Joel Kotkin—author of The Next Hundred Million, America in 2050

Notes from a presentation to True Homes, January, 2013

What are great cities?—where you can go and change your position in life, are offered upward mobility.

U.S. Growth Trends—there is a shift to affordable, business friendly states and places.  Migration of educated workers and a new generation. Immigration.  Suburban-lower density focused.  People are going to places that are aspirational.

Largest domestic migration gains—2010-2011–Texas, Florida, Arizona, N.C., Colorado.  Migration losses—New York, New Jersey, California.

Population growth 2000-2010—Charlotte (30%), Atlanta (24%),

Net domestic migration leaders 2010-2011: Austin, Tampa, San Antonio, New Orleans, Charlotte and Denver.

Charlotte gained its population growth from Chicago, the Northeast and California.  We lose population to Atlanta and Houston.

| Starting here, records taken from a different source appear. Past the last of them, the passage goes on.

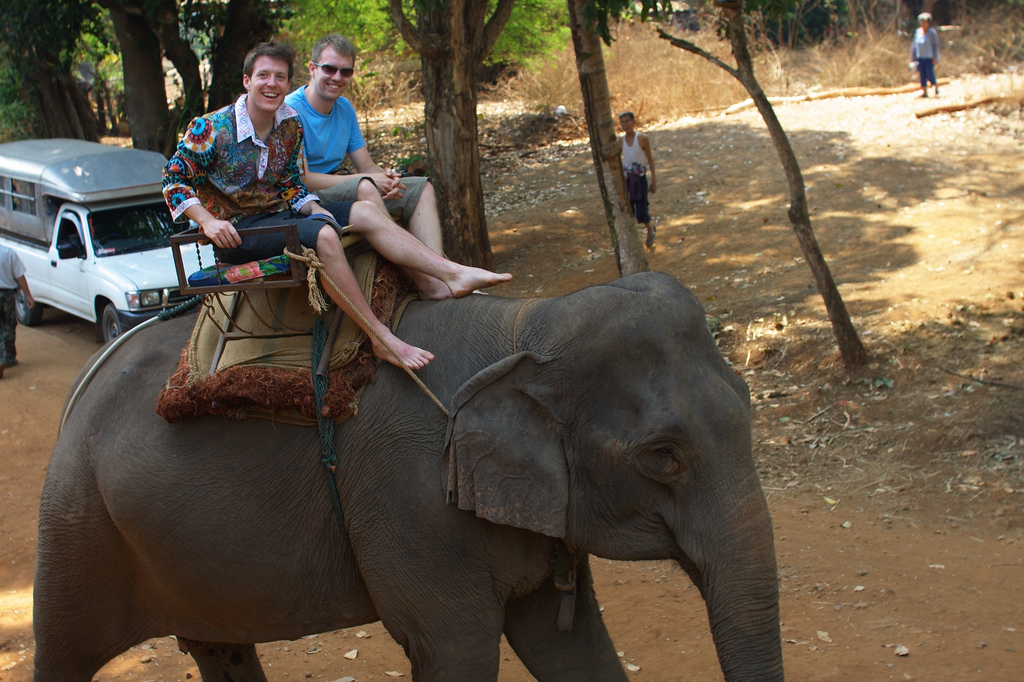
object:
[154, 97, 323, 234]
shirt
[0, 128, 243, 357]
truck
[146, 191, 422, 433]
seat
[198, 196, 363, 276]
shorts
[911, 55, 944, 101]
pants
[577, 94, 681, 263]
men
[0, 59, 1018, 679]
ground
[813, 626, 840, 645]
leaf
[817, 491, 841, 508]
leaf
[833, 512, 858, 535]
leaf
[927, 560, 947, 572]
leaf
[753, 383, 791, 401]
leaf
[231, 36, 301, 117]
head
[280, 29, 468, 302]
man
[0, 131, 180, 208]
camper shell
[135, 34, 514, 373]
man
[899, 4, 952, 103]
woman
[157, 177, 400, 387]
fabric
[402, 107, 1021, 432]
shadow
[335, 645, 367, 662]
leaf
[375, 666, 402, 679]
leaf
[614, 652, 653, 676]
leaf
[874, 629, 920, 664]
leaf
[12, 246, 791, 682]
elephant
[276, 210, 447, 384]
legs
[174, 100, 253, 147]
shoulders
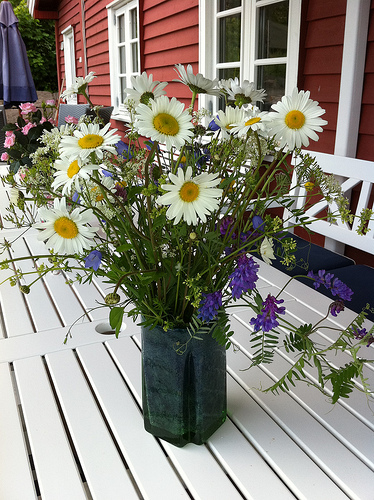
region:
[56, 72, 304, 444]
daisies in a vace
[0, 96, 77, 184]
pink flowers on the table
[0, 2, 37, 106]
a faded blue patio umbrella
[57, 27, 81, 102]
the white back door into the house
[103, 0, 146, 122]
a white framed window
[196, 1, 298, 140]
a white framed window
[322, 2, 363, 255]
a white downspout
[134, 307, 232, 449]
a green vase on the table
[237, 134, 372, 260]
a white bench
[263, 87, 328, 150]
White petal flowers with yellow centers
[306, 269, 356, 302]
Dark purple flowers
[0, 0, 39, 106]
Closed purple patio umbrella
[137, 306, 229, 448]
Green tinted glass vase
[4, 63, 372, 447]
Flowers in a green vase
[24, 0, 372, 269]
Red painted house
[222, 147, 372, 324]
White wood bench with blue cushions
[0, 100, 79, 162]
Light pink roses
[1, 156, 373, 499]
Flowers on a white wood table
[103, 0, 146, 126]
White wood framed windows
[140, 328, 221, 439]
a vase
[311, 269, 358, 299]
the flower is blue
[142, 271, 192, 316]
the stem of the flowers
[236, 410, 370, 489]
the table is white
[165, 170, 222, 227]
a flower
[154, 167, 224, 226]
the flower is white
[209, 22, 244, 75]
a window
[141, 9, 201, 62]
the house is red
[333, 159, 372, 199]
the chair is white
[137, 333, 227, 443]
the vase is on the table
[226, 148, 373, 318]
White bench in front of table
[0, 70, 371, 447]
Flower vase on top of white table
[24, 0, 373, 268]
Red house behind white bench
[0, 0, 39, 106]
Large purple umbrella in front of window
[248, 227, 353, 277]
Blue cushion on white bench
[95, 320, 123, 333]
Hole on white table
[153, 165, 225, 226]
Small white flower in vase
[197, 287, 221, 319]
Small purple flower in vase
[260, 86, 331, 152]
Small white flower in vase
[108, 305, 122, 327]
Green leaf in vase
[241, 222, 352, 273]
a blue cushion on a bench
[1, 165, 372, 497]
a long white table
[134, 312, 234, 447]
a green vase on a table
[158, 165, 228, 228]
a daisy in a vase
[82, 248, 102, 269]
a small blue flower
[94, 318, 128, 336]
a hold in the center of a table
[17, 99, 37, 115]
a pink rose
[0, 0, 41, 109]
a blue folded down umbrella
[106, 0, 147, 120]
a window in a house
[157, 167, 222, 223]
flower next to flower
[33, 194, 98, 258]
flower next to flower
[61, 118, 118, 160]
flower next to flower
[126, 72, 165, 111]
flower behind flower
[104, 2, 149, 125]
window has white trim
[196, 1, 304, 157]
window has white trim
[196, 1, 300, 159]
window on side of building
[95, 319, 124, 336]
hole in top of table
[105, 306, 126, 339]
a leaf on a stem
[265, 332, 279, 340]
a leaf on a stem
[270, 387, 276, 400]
a leaf on a stem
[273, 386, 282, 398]
a leaf on a stem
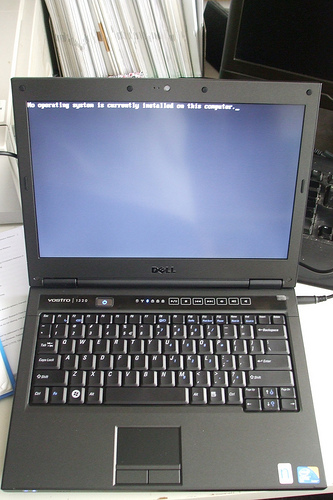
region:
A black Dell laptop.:
[138, 260, 189, 280]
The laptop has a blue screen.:
[61, 126, 274, 250]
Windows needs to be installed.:
[26, 101, 251, 125]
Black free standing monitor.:
[190, 7, 323, 73]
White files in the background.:
[53, 3, 189, 71]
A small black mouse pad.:
[95, 419, 187, 486]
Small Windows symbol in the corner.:
[292, 454, 322, 494]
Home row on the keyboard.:
[60, 350, 213, 363]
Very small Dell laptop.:
[5, 297, 322, 494]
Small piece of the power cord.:
[299, 285, 330, 310]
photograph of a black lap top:
[15, 71, 330, 492]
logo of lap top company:
[145, 259, 186, 279]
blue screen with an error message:
[19, 91, 252, 126]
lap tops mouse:
[111, 417, 203, 485]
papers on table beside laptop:
[5, 224, 55, 401]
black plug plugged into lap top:
[285, 283, 331, 304]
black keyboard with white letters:
[21, 307, 293, 412]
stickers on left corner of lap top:
[273, 458, 321, 487]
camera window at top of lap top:
[151, 82, 183, 96]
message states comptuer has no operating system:
[22, 89, 245, 118]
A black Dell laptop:
[0, 75, 328, 489]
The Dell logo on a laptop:
[152, 266, 175, 273]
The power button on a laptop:
[95, 297, 114, 306]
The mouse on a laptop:
[116, 425, 181, 484]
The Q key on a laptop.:
[58, 336, 76, 354]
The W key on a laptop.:
[76, 338, 91, 353]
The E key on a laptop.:
[93, 338, 108, 354]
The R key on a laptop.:
[110, 337, 127, 352]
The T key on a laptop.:
[129, 339, 143, 355]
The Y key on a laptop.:
[146, 338, 160, 351]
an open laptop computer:
[0, 74, 326, 488]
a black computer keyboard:
[29, 311, 297, 410]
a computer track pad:
[114, 425, 181, 484]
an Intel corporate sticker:
[297, 465, 319, 482]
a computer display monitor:
[27, 100, 307, 274]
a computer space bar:
[101, 386, 190, 405]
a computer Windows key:
[67, 385, 84, 404]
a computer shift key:
[246, 369, 293, 385]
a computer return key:
[252, 355, 291, 371]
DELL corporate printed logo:
[147, 263, 177, 275]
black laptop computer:
[10, 73, 320, 493]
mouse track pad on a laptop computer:
[115, 426, 183, 485]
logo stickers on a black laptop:
[271, 455, 320, 484]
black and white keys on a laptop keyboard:
[37, 308, 297, 412]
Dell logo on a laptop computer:
[142, 261, 187, 276]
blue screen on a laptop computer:
[30, 95, 298, 267]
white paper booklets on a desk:
[50, 1, 203, 75]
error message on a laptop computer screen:
[19, 89, 251, 121]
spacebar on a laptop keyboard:
[104, 386, 187, 405]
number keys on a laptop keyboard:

People coming to Charlotte due to housing affordability.

In Charlotte, 58% of the people live in suburbs.  A majority of immigrants in US now live in the suburbs.  Millenials prefer to live in the suburbs—85% want to get married and 77% want to have children.

Millenials (born btw 1983 and 2003), particularly those born in early ‘80’s are just now entering the housing market due to the poor economy, but they will be a strong segment of the home buying market.

Coming Next—Multi-generational suburb—“suburbia will be a melting pot, not just by race, but age and ethnicity.”—Randall Lewis

There will continue to be a need to lessen commutes, create more housing options and build more self-sufficient communities.